When you return the material, keep every line exactly as it is and omit the pictures.

Dataset excerpt -
----------------
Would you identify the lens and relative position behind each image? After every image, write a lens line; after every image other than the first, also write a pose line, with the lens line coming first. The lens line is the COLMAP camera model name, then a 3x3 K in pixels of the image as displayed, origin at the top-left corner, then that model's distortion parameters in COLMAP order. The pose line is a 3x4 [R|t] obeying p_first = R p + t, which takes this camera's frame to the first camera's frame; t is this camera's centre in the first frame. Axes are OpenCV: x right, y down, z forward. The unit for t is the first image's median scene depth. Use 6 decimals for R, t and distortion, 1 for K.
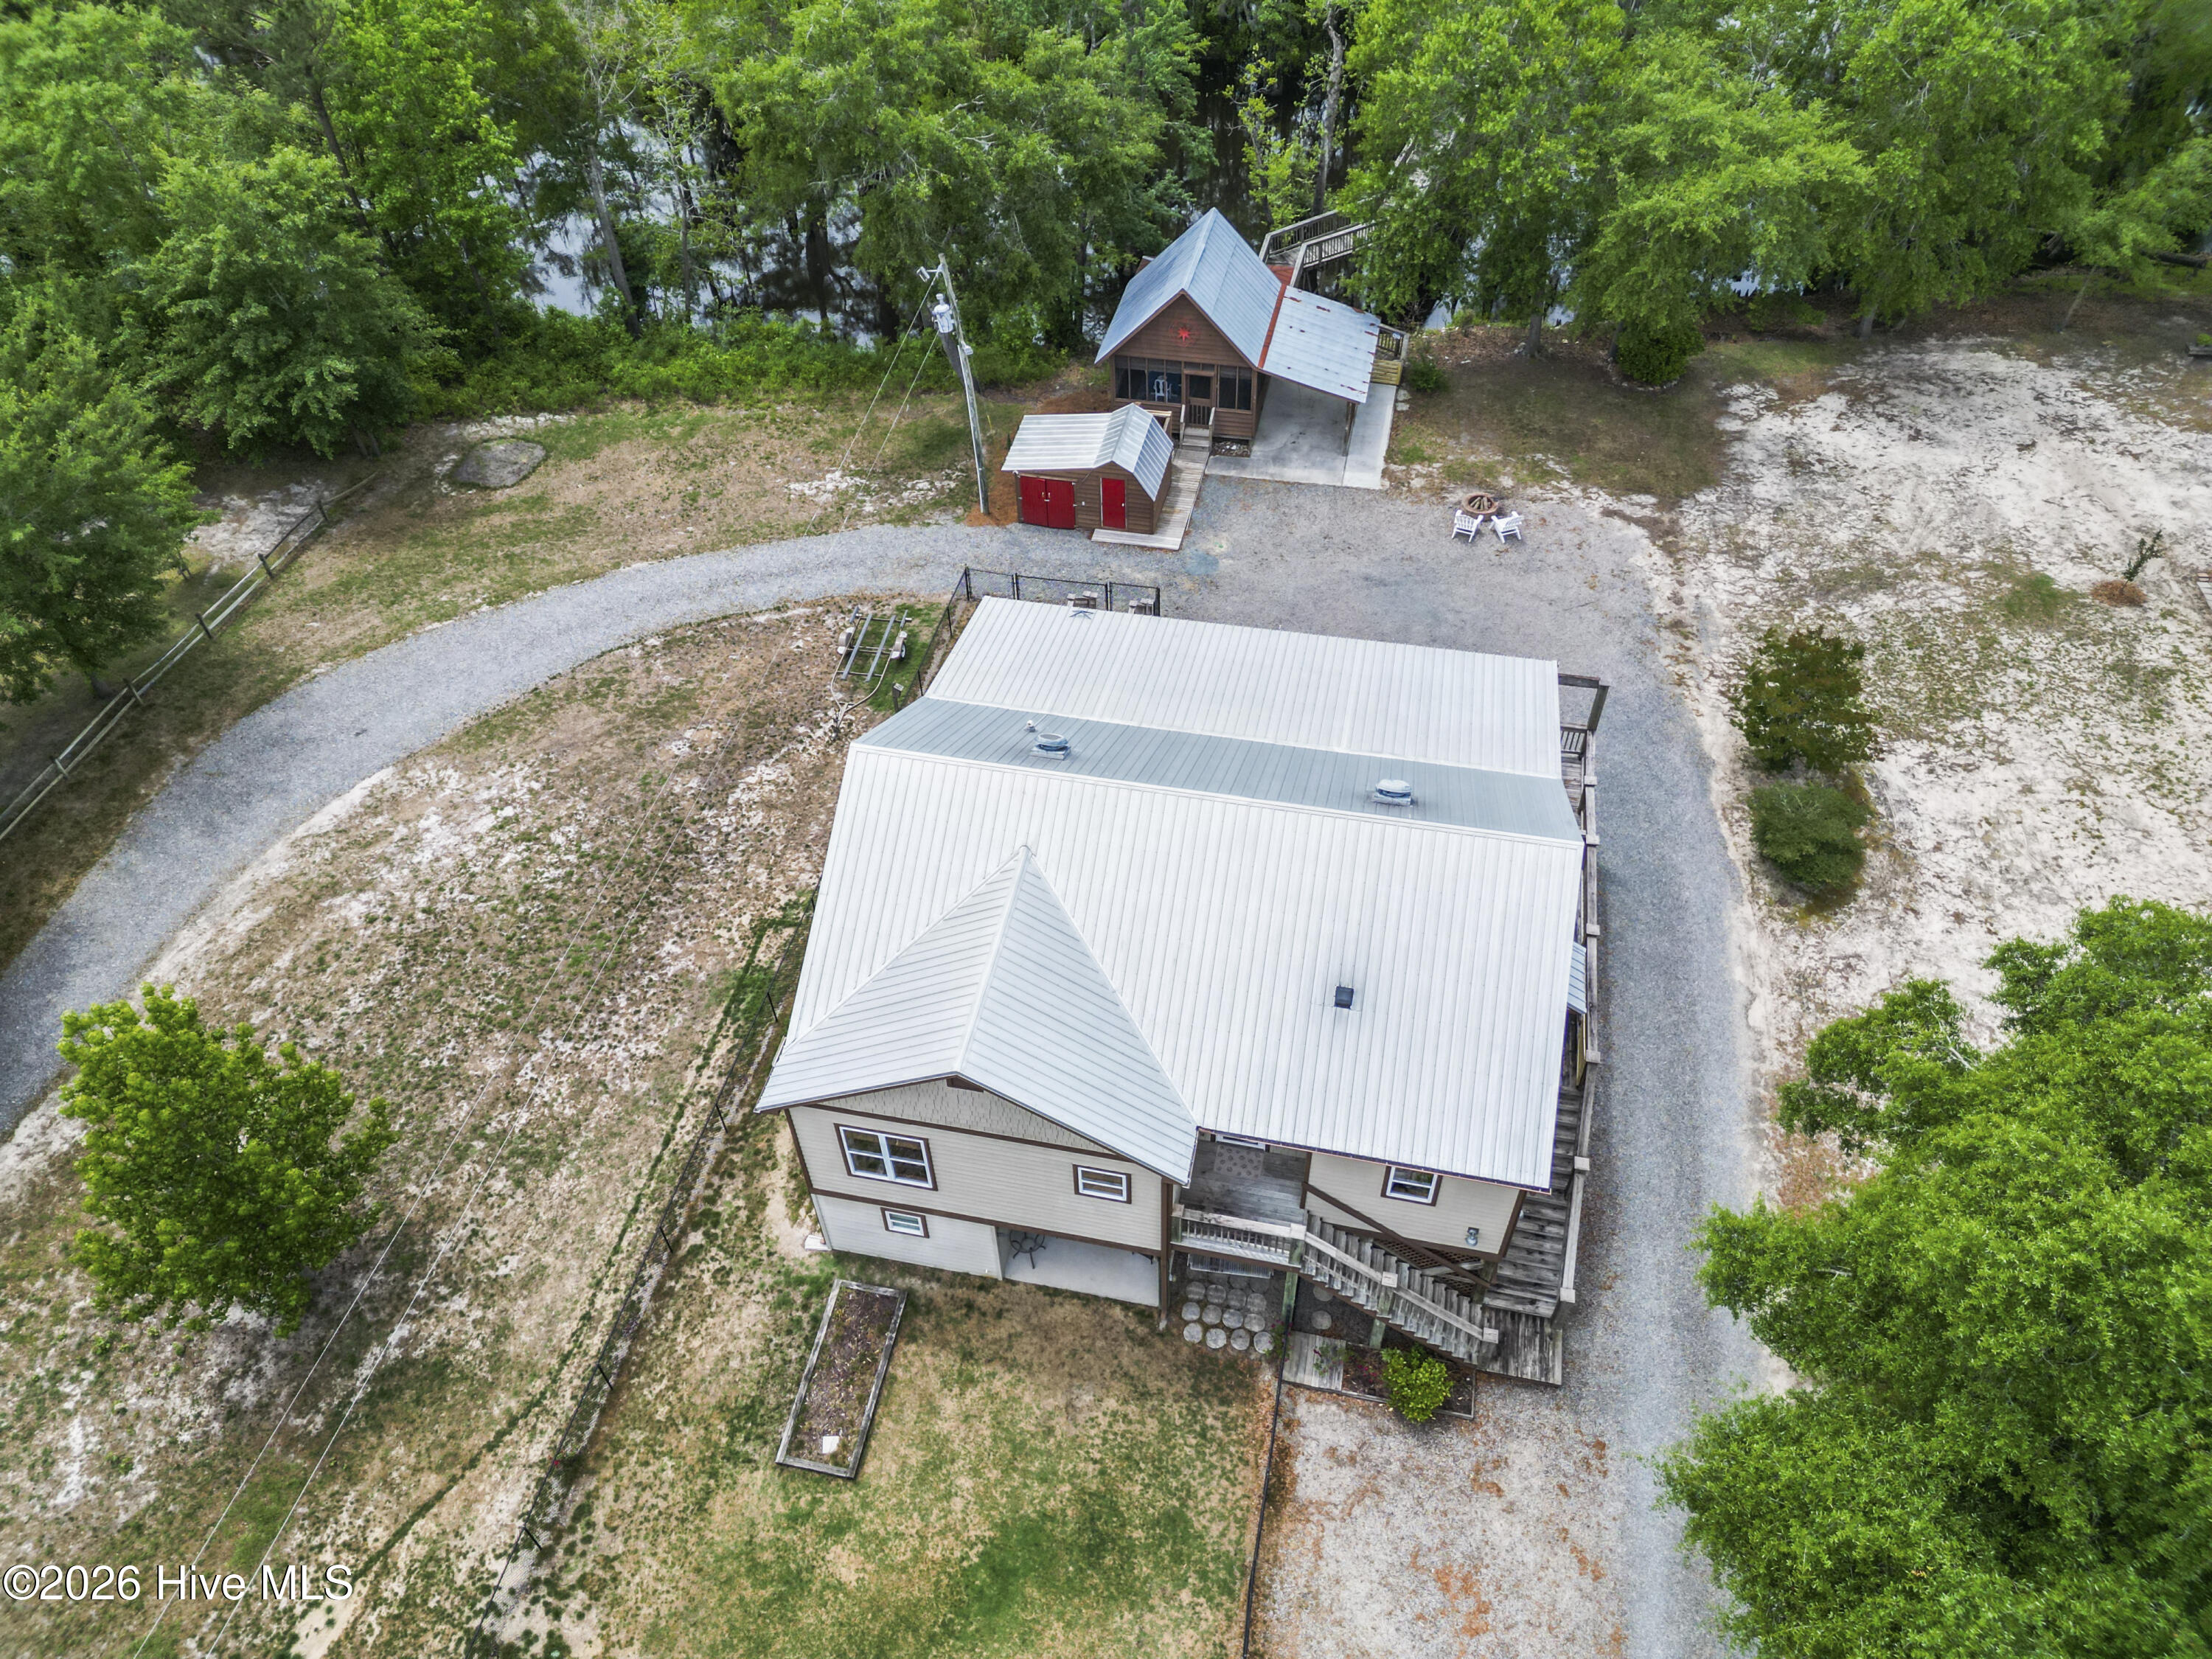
lens RADIAL K [[1554.8, 0, 1075.9], [0, 1554.8, 824.7], [0, 0, 1]] dist [0.051703, -0.052249]
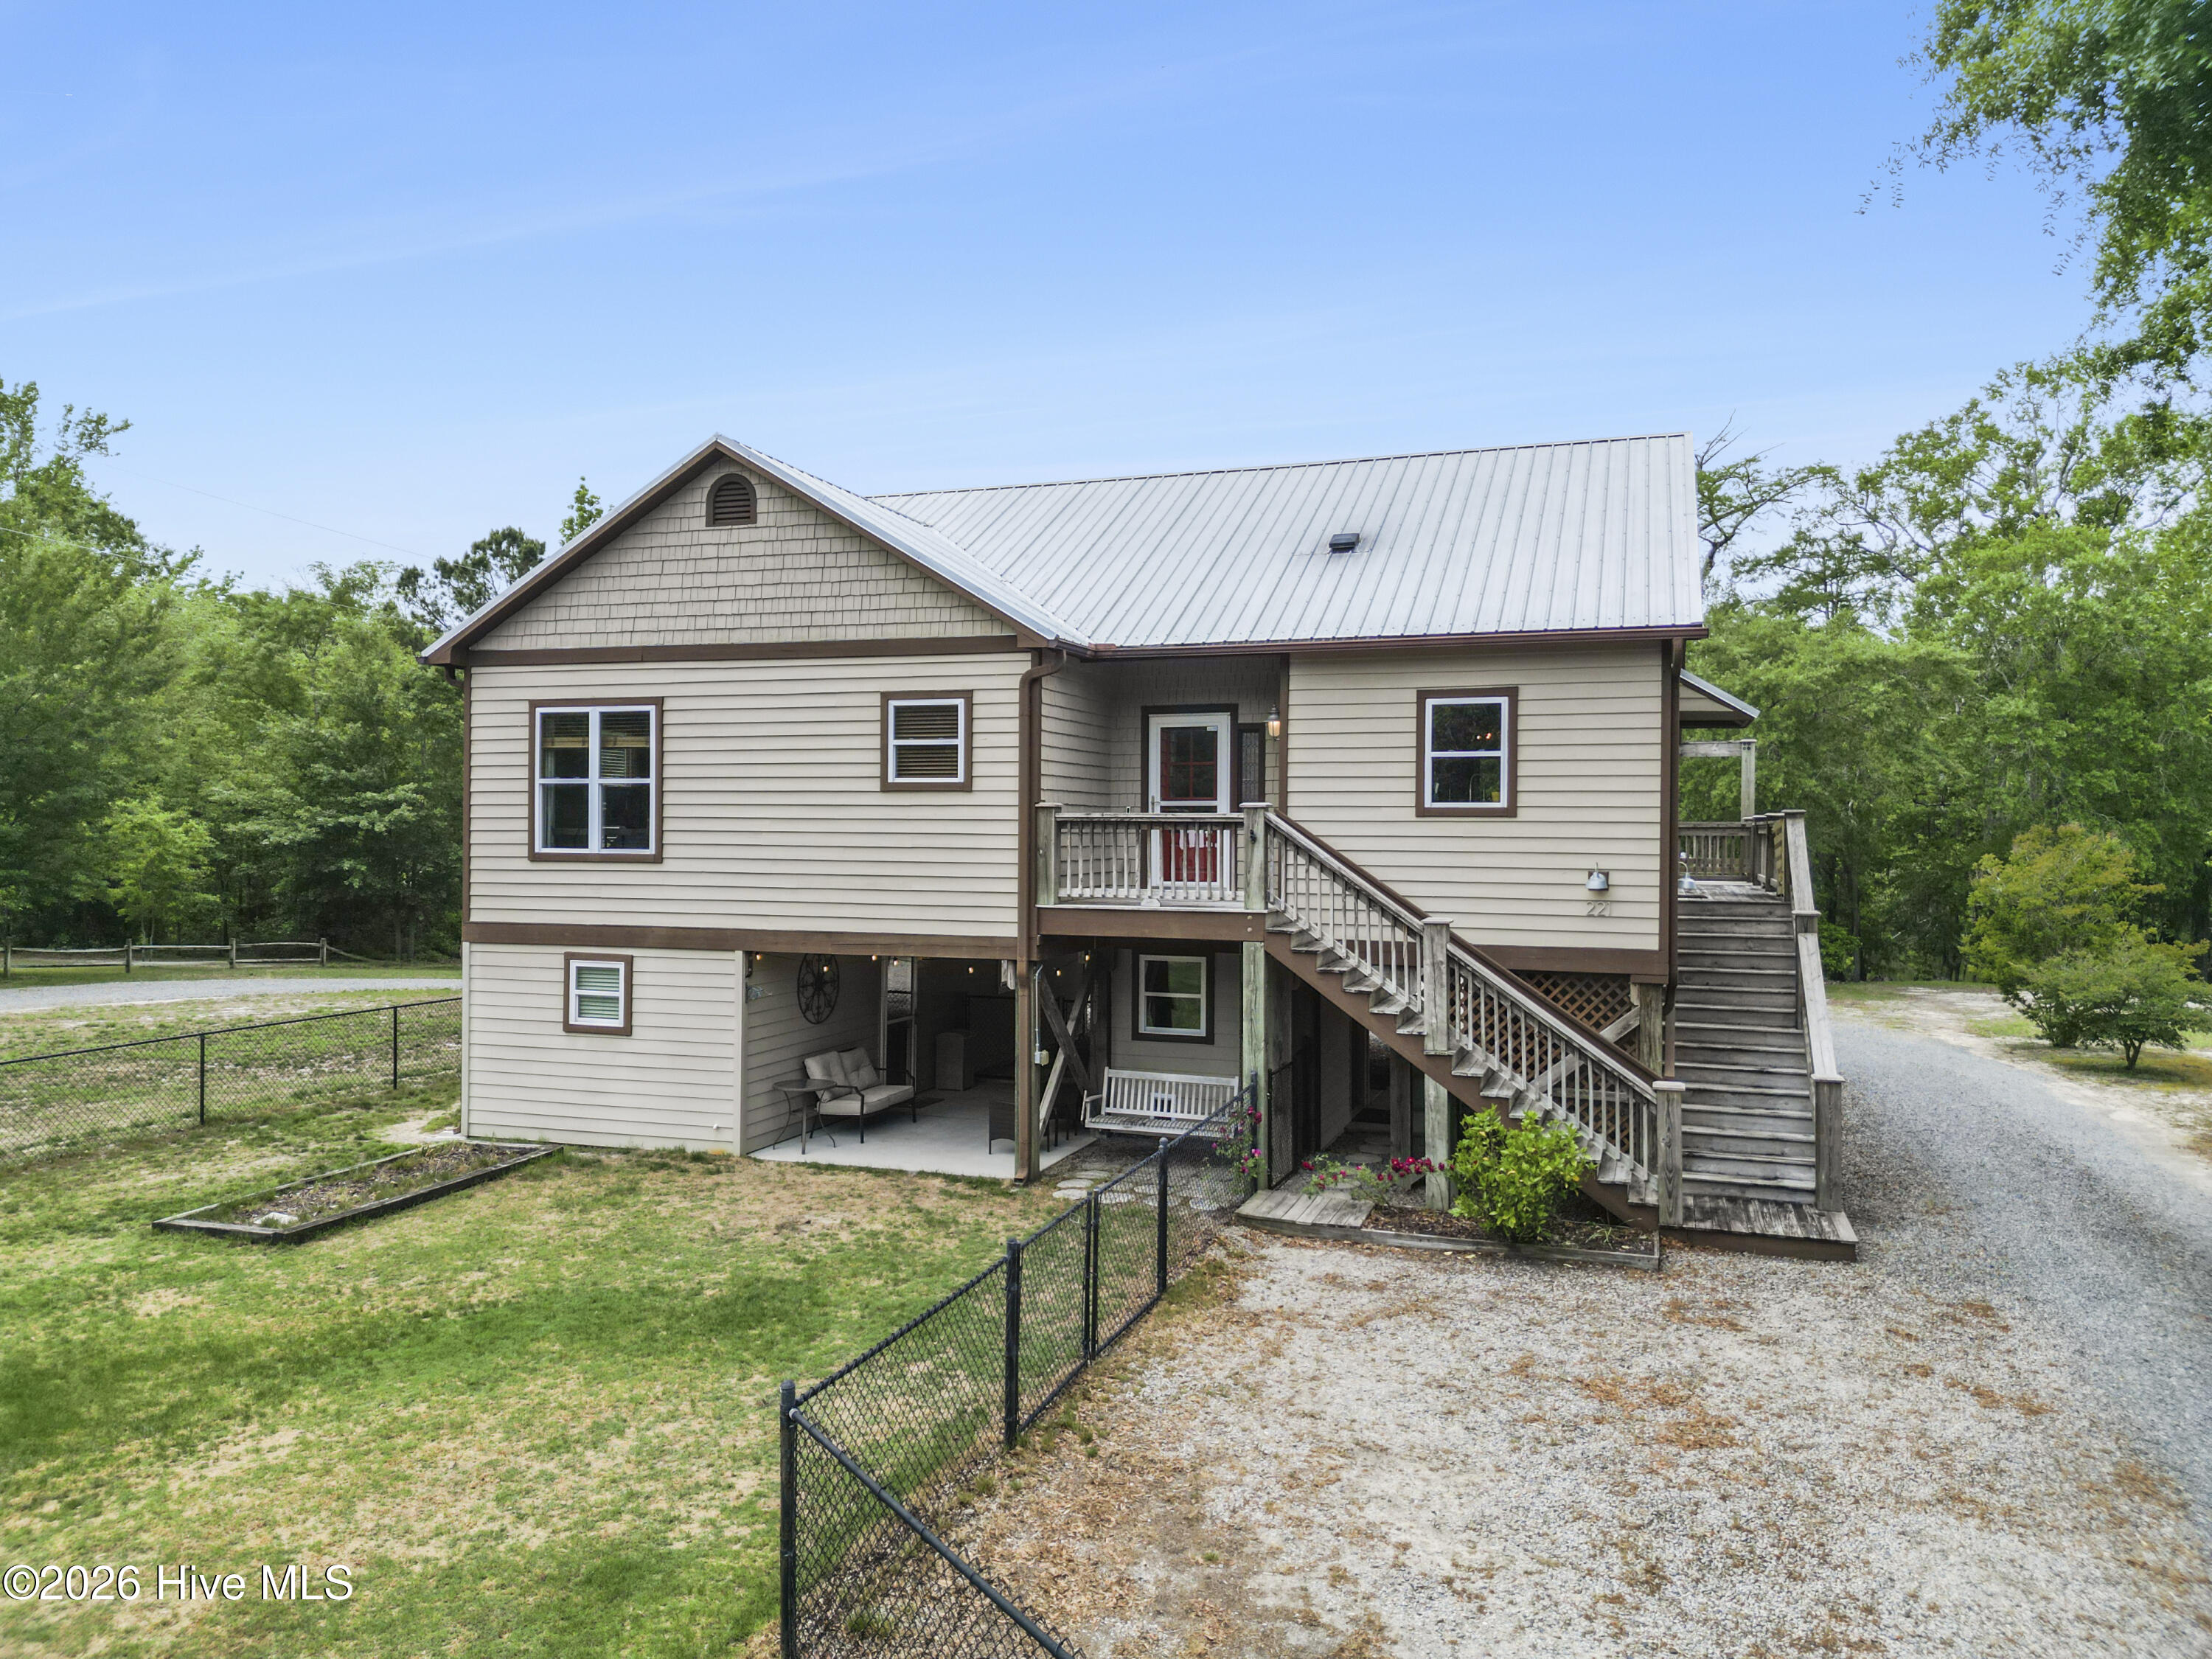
lens RADIAL K [[1554.8, 0, 1090.9], [0, 1554.8, 825.0], [0, 0, 1]] dist [0.051703, -0.052249]
pose [[0.990966, 0.040658, -0.127800, 0.147856], [-0.121210, 0.679348, -0.723736, 0.639253], [0.057395, 0.732689, 0.678139, 0.607021]]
----------------
Your solution -
Would you identify the lens and relative position behind each image? After every image, write a lens line; after every image other than the first, also write a pose line, with the lens line coming first. The lens line is the COLMAP camera model name, then a 3x3 K in pixels of the image as displayed, origin at the top-left corner, then that model's distortion parameters in COLMAP order. The pose line is a 3x4 [R|t] obeying p_first = R p + t, which takes this camera's frame to the first camera's frame; t is this camera's centre in the first frame. Axes are OpenCV: x right, y down, z forward. The unit for t is the first image's median scene depth. Use 6 decimals for R, t and distortion, 1 for K.
lens RADIAL K [[1554.8, 0, 1075.9], [0, 1554.8, 824.7], [0, 0, 1]] dist [0.051703, -0.052249]
lens RADIAL K [[1554.8, 0, 1090.9], [0, 1554.8, 825.0], [0, 0, 1]] dist [0.051703, -0.052249]
pose [[0.990966, 0.040658, -0.127800, 0.147856], [-0.121210, 0.679348, -0.723736, 0.639253], [0.057395, 0.732689, 0.678139, 0.607021]]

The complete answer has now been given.